* **BRIEF**:
Show all lines containing "buttons" from the data below.

[[ EXERCISE INPUTS open ]]

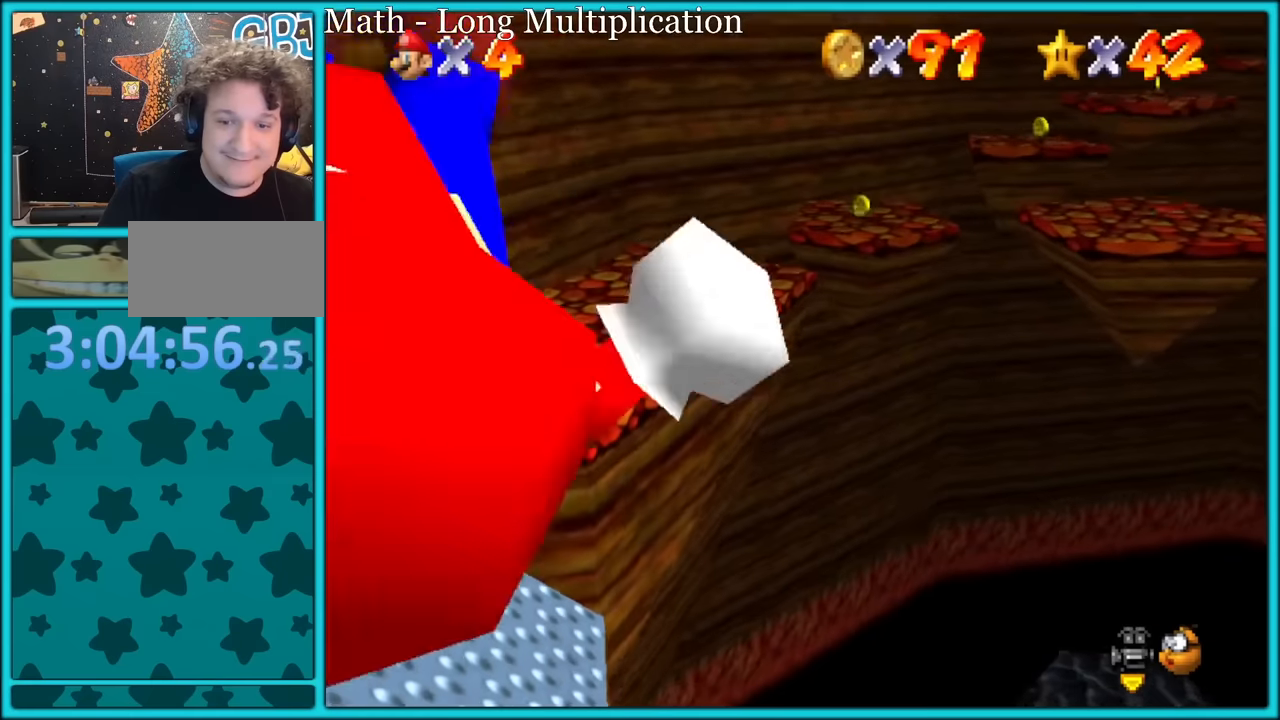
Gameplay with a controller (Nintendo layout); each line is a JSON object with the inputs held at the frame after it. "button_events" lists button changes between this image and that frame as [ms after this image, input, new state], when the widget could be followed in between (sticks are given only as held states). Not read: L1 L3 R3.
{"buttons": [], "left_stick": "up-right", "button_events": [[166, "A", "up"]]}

[[ EXERCISE INPUTS closed ]]
[[ EXERCISE INPUTS open ]]

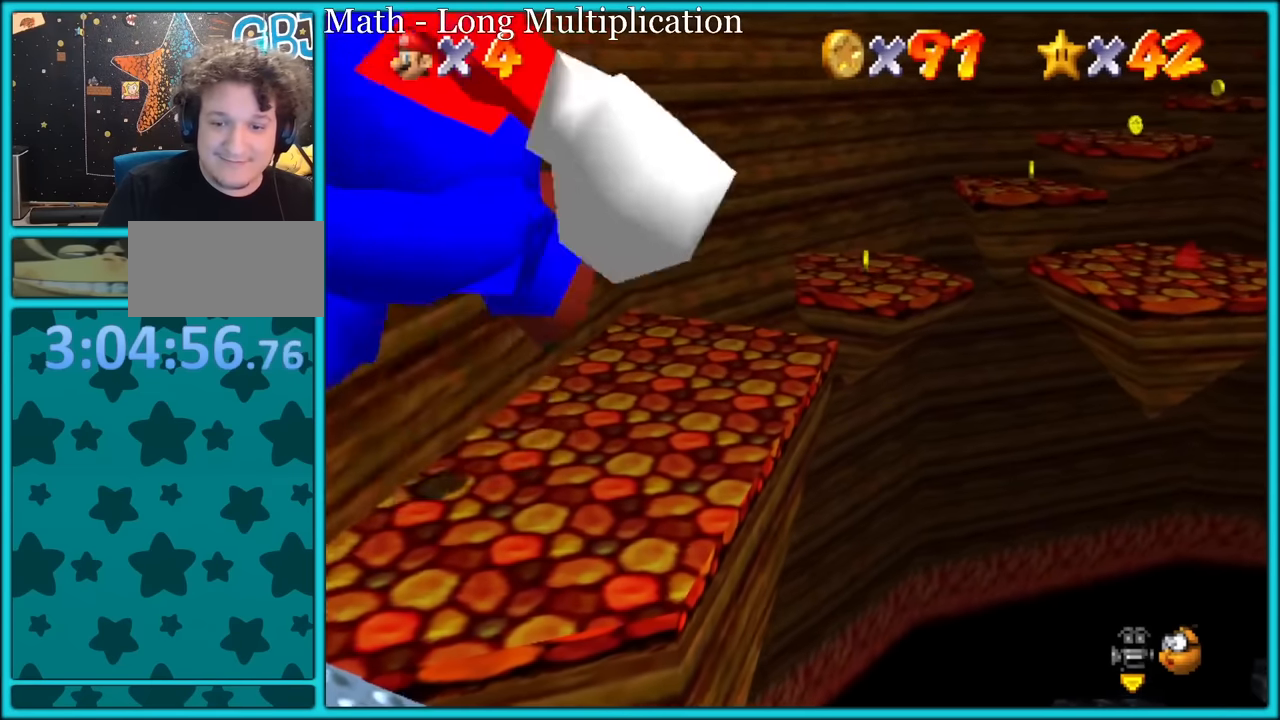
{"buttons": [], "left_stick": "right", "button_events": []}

[[ EXERCISE INPUTS closed ]]
[[ EXERCISE INPUTS open ]]

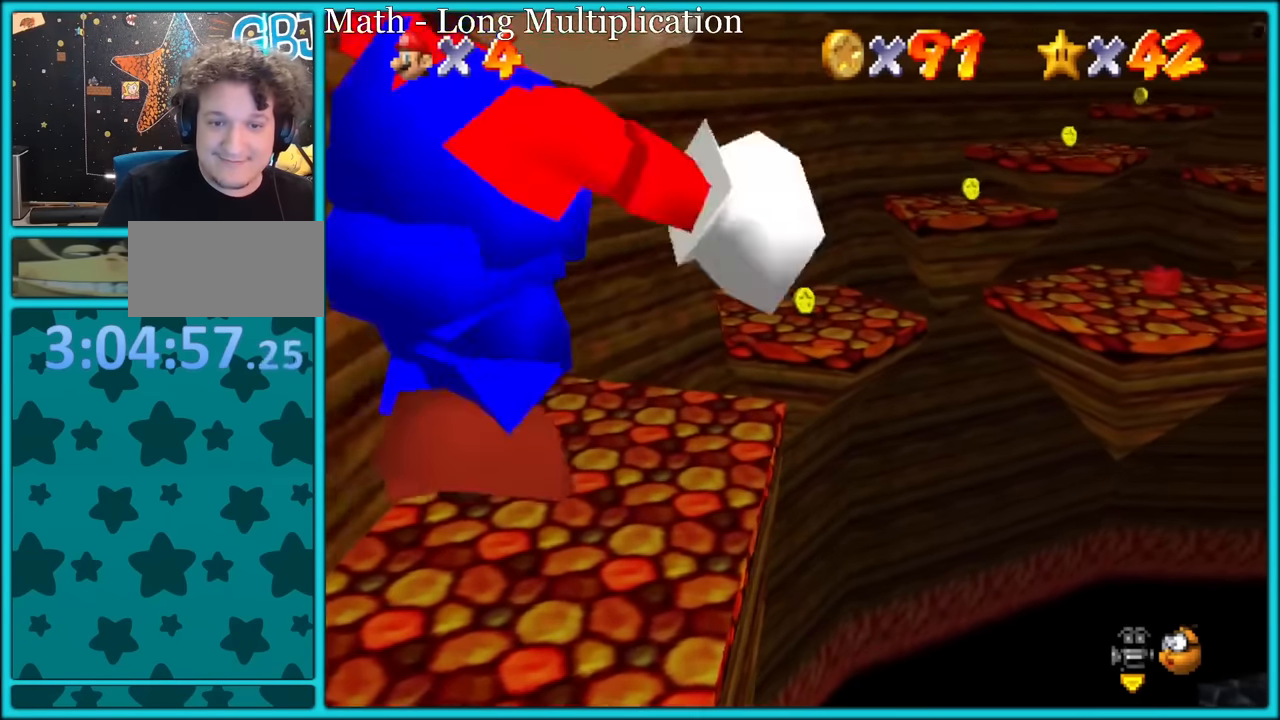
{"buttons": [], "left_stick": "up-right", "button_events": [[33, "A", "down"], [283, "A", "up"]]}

[[ EXERCISE INPUTS closed ]]

* **TASK RESULT**:
{"buttons": [], "left_stick": "up-right", "button_events": [[166, "A", "up"]]}
{"buttons": [], "left_stick": "right", "button_events": []}
{"buttons": [], "left_stick": "up-right", "button_events": [[33, "A", "down"], [283, "A", "up"]]}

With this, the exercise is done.